Can you reproduce every line of the material below word for word, leaving out the pictures?
## Begin
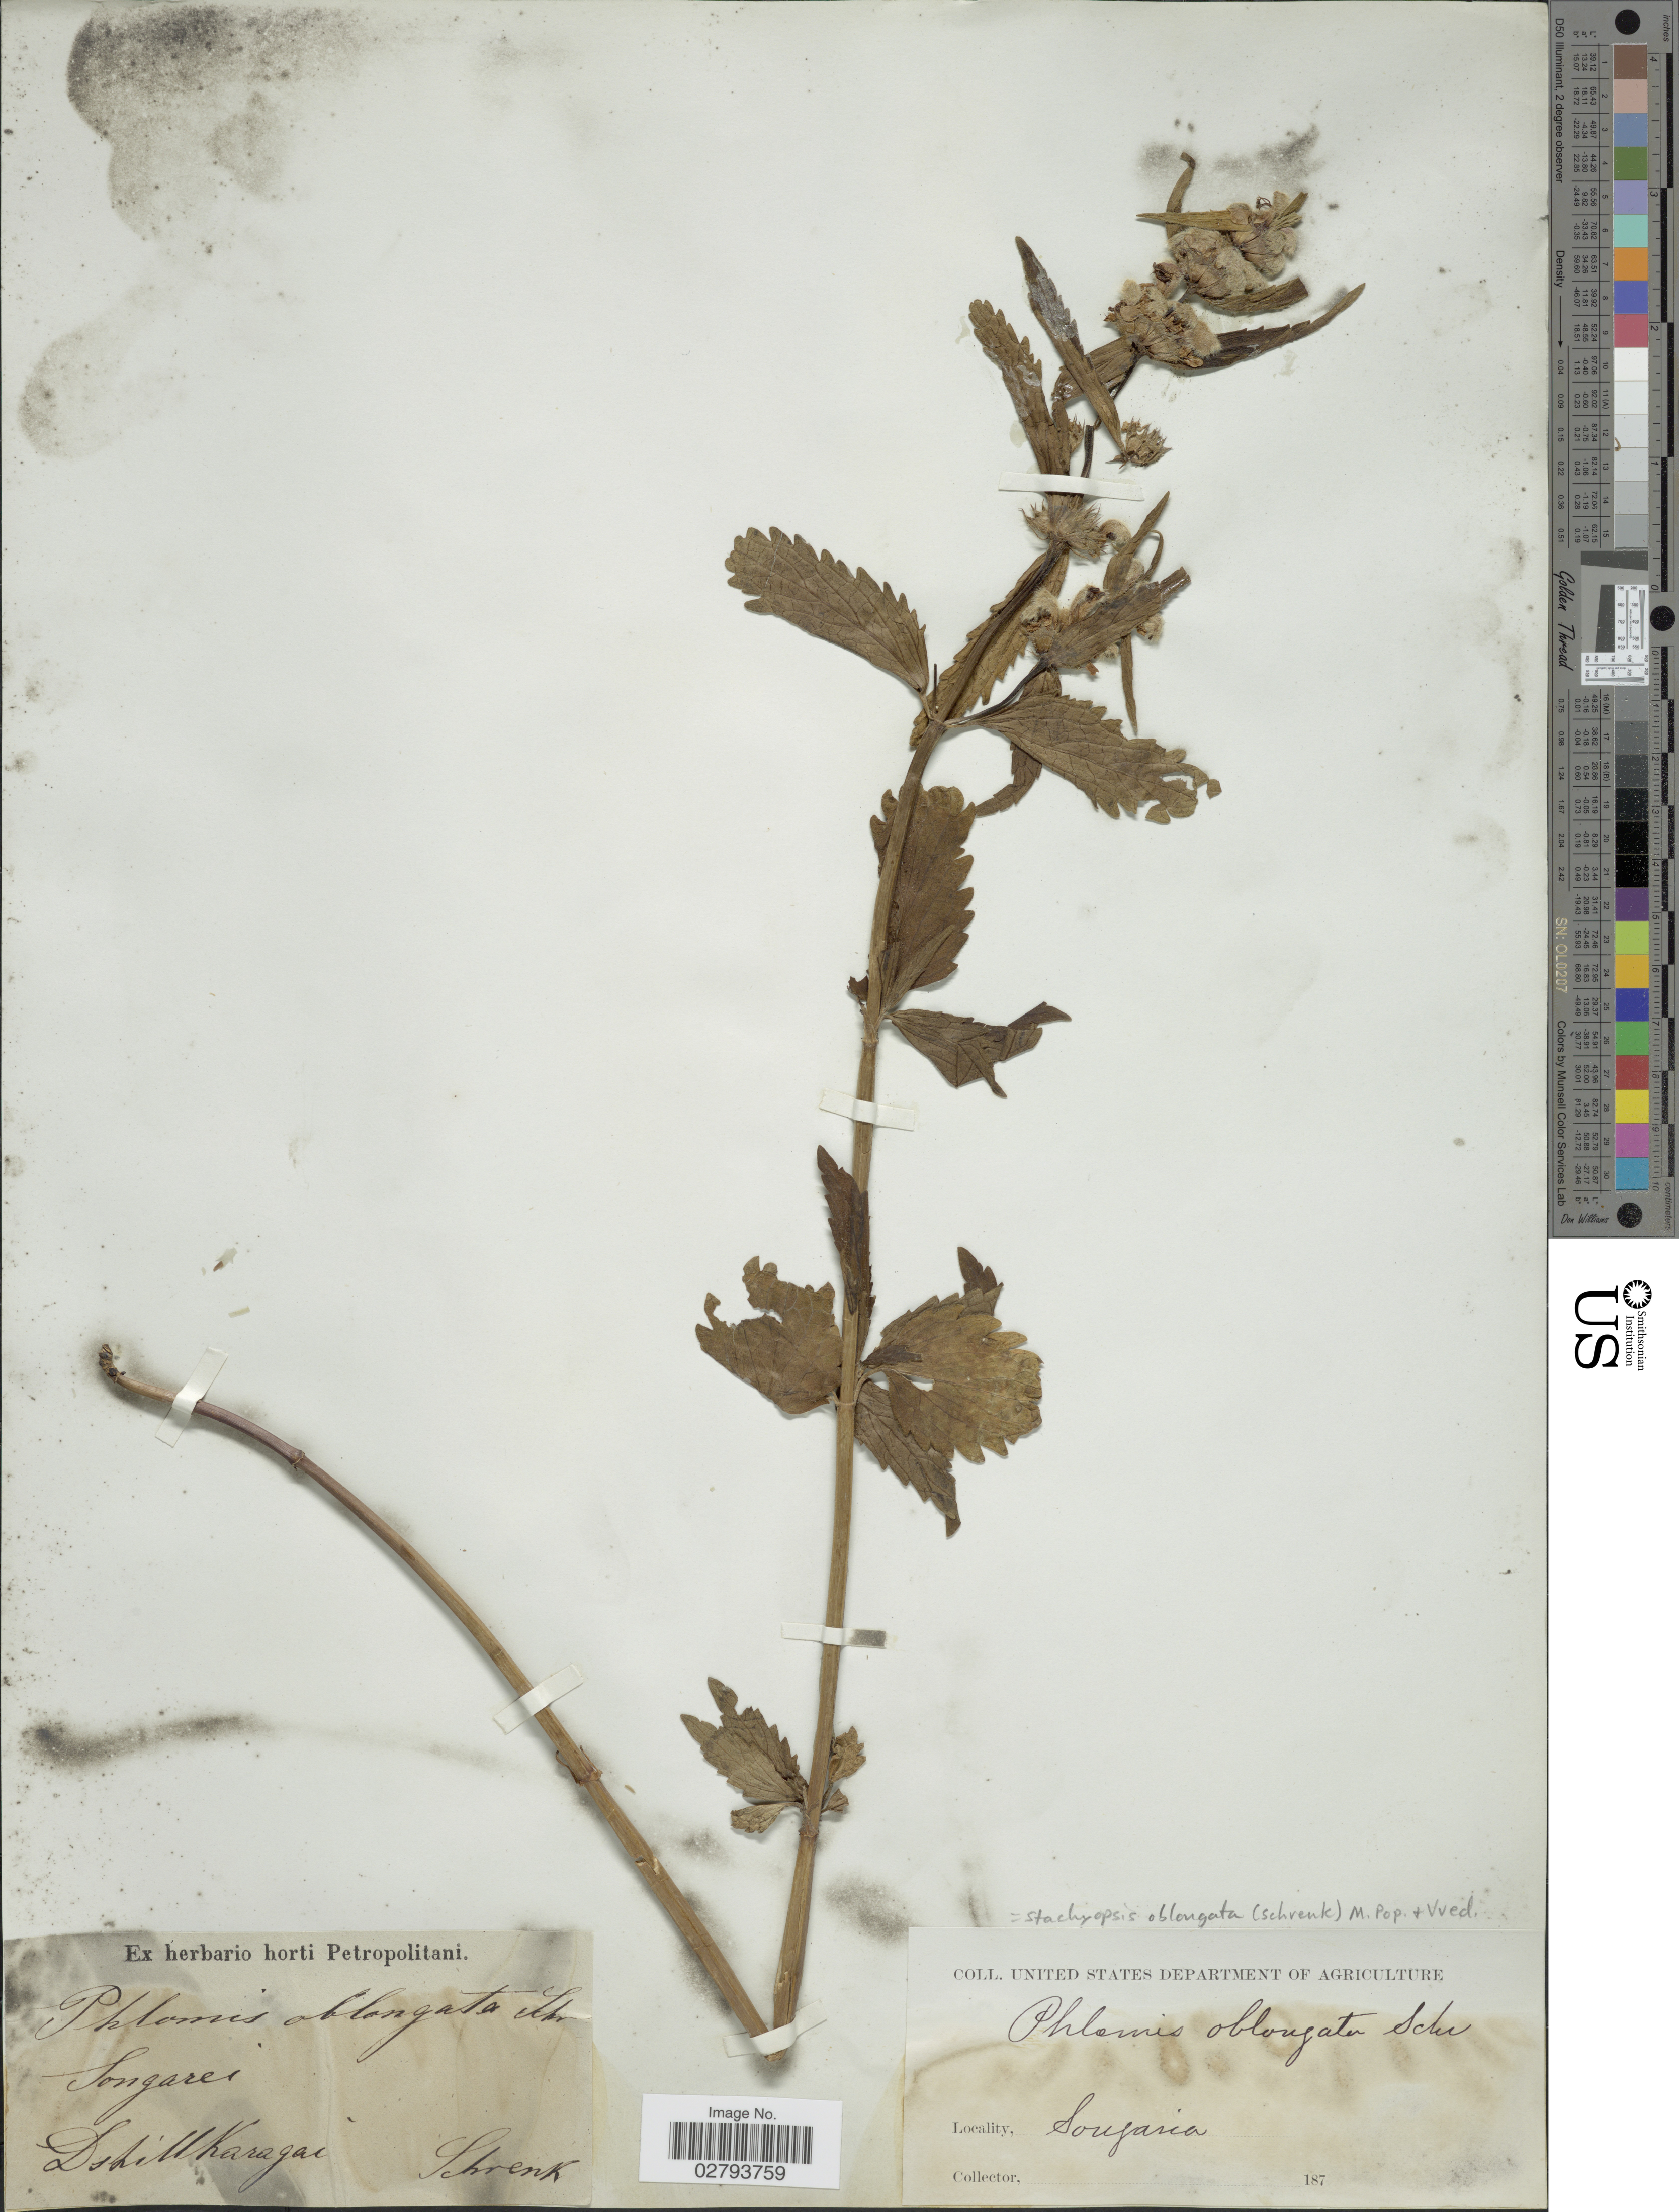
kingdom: Plantae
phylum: Tracheophyta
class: Magnoliopsida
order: Lamiales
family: Lamiaceae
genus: Stachyopsis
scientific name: Stachyopsis oblongata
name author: (Schrenk) Popov & Vved.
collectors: A.G. Schrenk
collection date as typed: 187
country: China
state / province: Xinjiang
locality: Songaria, Songarei, Dshillkaragai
## End
» ANSWER TO THE PROBLEM
kingdom: Plantae
phylum: Tracheophyta
class: Magnoliopsida
order: Lamiales
family: Lamiaceae
genus: Stachyopsis
scientific name: Stachyopsis oblongata
name author: (Schrenk) Popov & Vved.
collectors: A.G. Schrenk
collection date as typed: 187
country: China
state / province: Xinjiang
locality: Songaria, Songarei, Dshillkaragai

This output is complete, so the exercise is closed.